We left at 6 AM. The sun was just coming up. The streets were empty. Brooklyn is beautiful at that hour. It was cold, but I was warm from dancing, so I felt comfortable though I was not wearing a jacket.
We both had our bikes, but we wanted to talk, to compare notes, so we walked with our bikes. We’d both had roughly the same impression of the evening, its strengths and weaknesses.
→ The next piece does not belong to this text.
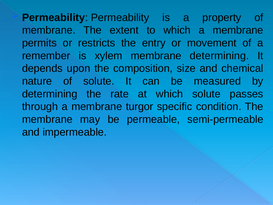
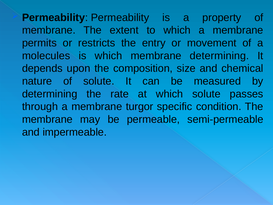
remember: remember -> molecules
is xylem: xylem -> which
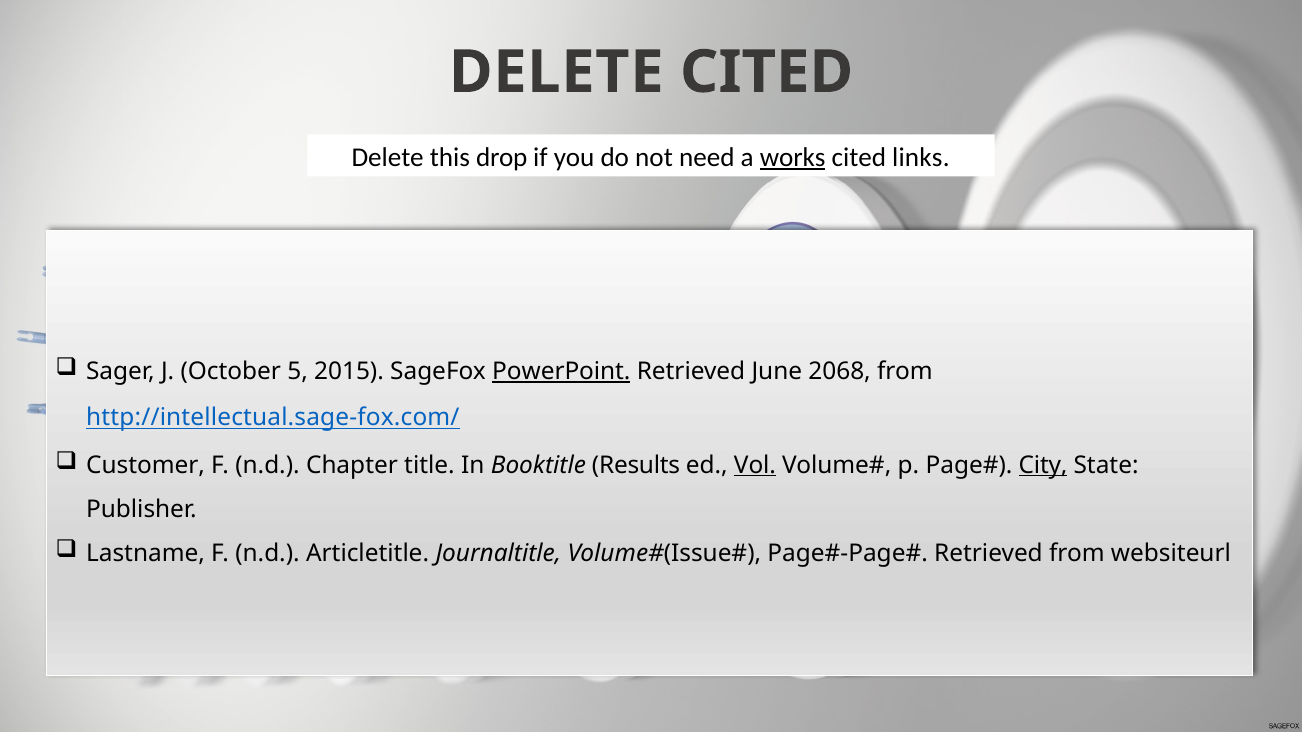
I’m told that New York had a great dance scene in the 70s and 80s. It does not have one now. Great artistic moments are always fleeting. There is only one Berghain, but it will probably be gone in 5 years. No beautiful scene lasts, the circumstances that allow it change quickly. Berghain is international, and New York is less so. The USA is afraid of terrorists, which means it is afraid of everything foreign. In Europe, a person in Barcelona might finish work at 5 PM, then get on an airplane and fly to Berlin, dance at Berghain from Friday night till Sunday afternoon, then fly home, then go to work on Monday. Cheap airfare and a lack of international boundaries is part of what makes Berghain amazing. Also, cheap rent — the great art scenes tend to be in once great cities that are currently in economic distress, which would describe New York in the 70s and 80s and Berlin right now. Berghain is enormous, it would be very difficult to have a club that big in New York City. The rent would be too high.
And yet, I keep hoping. I’d like to find more places in New York that allow for that kind of dancing. I hope more places keep trying to imitate Berghain.